Sans attendre qu’elle ait eu le temps de lui répondre, après l’avoir rassurée par une affectueuse étreinte, il s’éloigna rapidement.

— Pauvre prince, dit Soublaïeff à sa fille, en se rapprochant d’elle, comme il est malheureux ! Qui aurait pu prévoir ce qui est arrivé. Maintenant, il veut s’éloigner de Pampeln qui lui rappelle de si tristes souvenirs !

— S’éloigner, s’écria Véra, ne pouvant rester maîtresse d’elle-même ; s’éloigner ! Où veut-il donc aller ?

— Je l’ignore. Loin, bien loin, m’a-t-il dit lui-même. Mais qu’as-tu donc ?

La malheureuse était devenue d’une horrible pâleur ; elle se soutenait à peine.

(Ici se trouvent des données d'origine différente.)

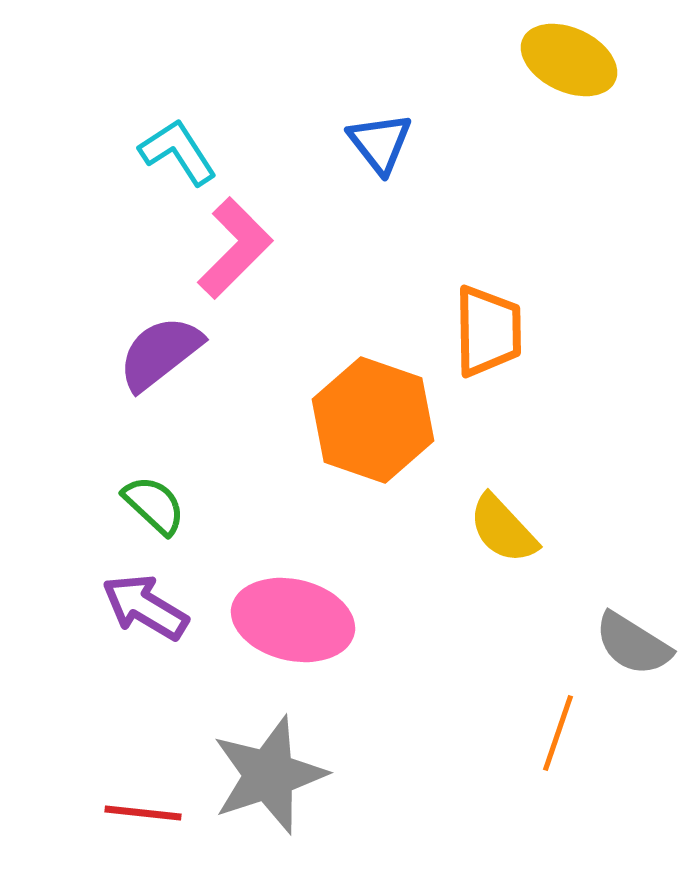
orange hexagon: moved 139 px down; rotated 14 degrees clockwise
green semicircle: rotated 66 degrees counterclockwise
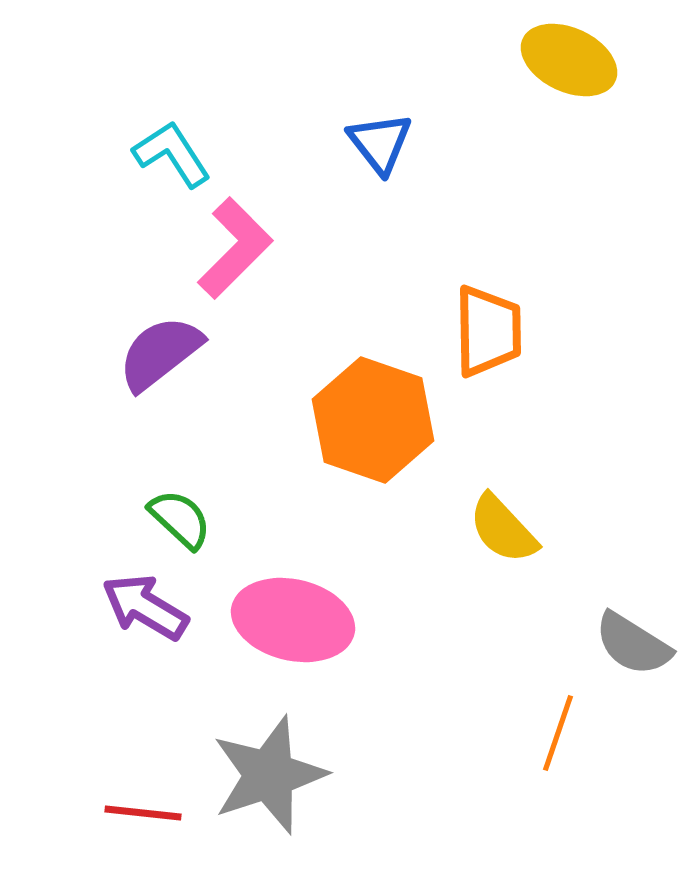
cyan L-shape: moved 6 px left, 2 px down
green semicircle: moved 26 px right, 14 px down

— Rien, rien ! répondit-elle en faisant un effort surhumain pour ne pas se trahir davantage. La fatigue du voyage sans doute. Permettez-moi d’aller me reposer ; mais à demain. À demain, n’est-ce pas ?

— Oui, ma chère Véra, à demain. J’ai promis au prince de venir prendre ses instructions dans la matinée. Je retourne à Elva ; toi, passe une bonne nuit et tu seras vaillante en te réveillant comme si tu n’avais fait quatre cents lieues.

Et l’excellent homme, après avoir tendrement embrassé sa fille, se retira.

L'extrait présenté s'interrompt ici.